Mark 5:4 has an interesting construction with διά, and provides an example of why we need to watch the larger context when translating. Vv 3–4 are as follows.
“This man lived in the tombs, and no one could bind him anymore, not even with a chain. For he had often been chained hand and foot (διὰ τὸ αὐτὸν πολλάκις πέδαις καὶ ἁλύσεσιν δεδέσθαι), but he tore the chains apart and broke the irons on his feet (καὶ διεσπάσθαι ὑπ᾿ αὐτοῦ τὰς ἁλύσεις καὶ τὰς πέδας συντετρῖφθαι).
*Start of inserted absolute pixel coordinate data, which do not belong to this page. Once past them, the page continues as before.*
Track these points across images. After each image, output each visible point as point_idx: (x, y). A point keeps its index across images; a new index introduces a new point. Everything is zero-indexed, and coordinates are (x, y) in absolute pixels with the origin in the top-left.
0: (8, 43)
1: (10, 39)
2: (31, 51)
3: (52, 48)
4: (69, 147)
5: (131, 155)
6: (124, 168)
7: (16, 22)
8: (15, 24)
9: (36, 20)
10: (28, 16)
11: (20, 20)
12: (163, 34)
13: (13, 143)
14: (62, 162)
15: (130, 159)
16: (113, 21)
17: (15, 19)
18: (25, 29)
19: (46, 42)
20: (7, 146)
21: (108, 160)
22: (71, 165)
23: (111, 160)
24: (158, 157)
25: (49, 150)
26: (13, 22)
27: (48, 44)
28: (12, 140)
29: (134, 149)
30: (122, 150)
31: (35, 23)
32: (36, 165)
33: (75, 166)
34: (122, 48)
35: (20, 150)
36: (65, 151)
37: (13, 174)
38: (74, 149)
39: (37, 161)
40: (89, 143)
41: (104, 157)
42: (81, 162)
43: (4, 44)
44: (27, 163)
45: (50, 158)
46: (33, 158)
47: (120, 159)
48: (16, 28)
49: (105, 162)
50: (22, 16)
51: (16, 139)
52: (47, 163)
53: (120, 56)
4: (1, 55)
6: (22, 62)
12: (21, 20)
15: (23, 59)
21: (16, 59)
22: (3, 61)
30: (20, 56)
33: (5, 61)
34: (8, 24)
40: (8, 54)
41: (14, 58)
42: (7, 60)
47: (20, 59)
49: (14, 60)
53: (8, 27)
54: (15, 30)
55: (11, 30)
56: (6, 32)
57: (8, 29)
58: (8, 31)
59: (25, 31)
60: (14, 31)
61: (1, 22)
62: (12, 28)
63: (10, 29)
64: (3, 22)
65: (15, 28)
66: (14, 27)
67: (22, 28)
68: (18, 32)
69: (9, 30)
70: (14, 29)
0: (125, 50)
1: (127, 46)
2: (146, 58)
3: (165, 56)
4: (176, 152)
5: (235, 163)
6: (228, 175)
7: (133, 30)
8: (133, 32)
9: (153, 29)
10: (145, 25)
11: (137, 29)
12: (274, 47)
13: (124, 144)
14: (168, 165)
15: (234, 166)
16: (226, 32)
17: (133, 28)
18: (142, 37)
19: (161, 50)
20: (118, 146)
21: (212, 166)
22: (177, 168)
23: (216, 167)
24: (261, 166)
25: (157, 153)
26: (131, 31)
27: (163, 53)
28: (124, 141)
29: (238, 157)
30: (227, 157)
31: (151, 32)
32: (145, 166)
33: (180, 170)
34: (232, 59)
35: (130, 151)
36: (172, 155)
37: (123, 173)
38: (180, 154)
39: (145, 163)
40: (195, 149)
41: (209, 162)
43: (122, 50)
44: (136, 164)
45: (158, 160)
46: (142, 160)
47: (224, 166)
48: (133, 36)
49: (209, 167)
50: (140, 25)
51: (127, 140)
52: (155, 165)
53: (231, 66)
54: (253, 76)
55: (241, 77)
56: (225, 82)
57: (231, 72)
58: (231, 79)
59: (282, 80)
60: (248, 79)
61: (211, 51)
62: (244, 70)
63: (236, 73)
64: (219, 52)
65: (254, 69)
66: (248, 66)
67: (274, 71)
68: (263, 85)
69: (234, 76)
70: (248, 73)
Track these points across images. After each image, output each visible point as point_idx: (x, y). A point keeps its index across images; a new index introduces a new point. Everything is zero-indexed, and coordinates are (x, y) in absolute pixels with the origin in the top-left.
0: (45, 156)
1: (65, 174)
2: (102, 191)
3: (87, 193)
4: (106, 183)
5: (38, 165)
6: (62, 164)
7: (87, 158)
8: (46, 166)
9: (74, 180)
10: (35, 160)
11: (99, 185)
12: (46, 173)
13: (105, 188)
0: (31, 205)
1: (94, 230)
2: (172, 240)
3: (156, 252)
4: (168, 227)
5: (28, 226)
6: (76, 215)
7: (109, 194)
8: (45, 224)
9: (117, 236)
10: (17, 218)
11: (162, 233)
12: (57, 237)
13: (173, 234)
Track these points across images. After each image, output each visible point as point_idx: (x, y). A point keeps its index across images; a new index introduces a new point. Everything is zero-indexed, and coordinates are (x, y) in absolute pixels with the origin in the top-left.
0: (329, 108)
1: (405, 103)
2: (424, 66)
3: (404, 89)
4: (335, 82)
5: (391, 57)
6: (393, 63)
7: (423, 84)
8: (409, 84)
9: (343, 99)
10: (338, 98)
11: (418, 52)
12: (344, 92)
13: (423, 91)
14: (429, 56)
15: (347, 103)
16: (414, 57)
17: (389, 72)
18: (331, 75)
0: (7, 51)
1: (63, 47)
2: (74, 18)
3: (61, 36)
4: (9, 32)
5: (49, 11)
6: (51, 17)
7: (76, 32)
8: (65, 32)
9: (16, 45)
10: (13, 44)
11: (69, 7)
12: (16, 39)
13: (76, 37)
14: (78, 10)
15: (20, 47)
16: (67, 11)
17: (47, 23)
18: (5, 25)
No one was strong enough to subdue him” (NIV).
Notice that διὰ goes with three accusatives, each with its own infinitive.
- αὐτὸν ... δεδέσθαι
- διεσπάσθαι ... ἁλύσεις
- πέδας συντετρῖφθαι
But this is where the context comes in. Why was he was not able to be bound? In other words, how are you going to translate διά?
The NASB and CSB have “because.” Do you see why that is a poor translation? It says that he could not be bound because he had often been bound, which of course makes no sense. The CSB somewhat fixes this by translating καί as “but”: “but had torn the chains apart.”
Much better to recognize that the reason he could not be bound was because he kept breaking the bonds, and translating διά ... καί as “for ... but,” as does the ESV, NIV, and NRSV. The NLT typically ignores the Greek (losing the explicit connection between result, v 3, and cause, v 4) but gets the sense right. “Whenever he was put into chains and shackles—as he often was—he snapped the chains from his wrists and smashed the shackles.”
So the point is to be careful at looking too closely at a single word and not translating it in context.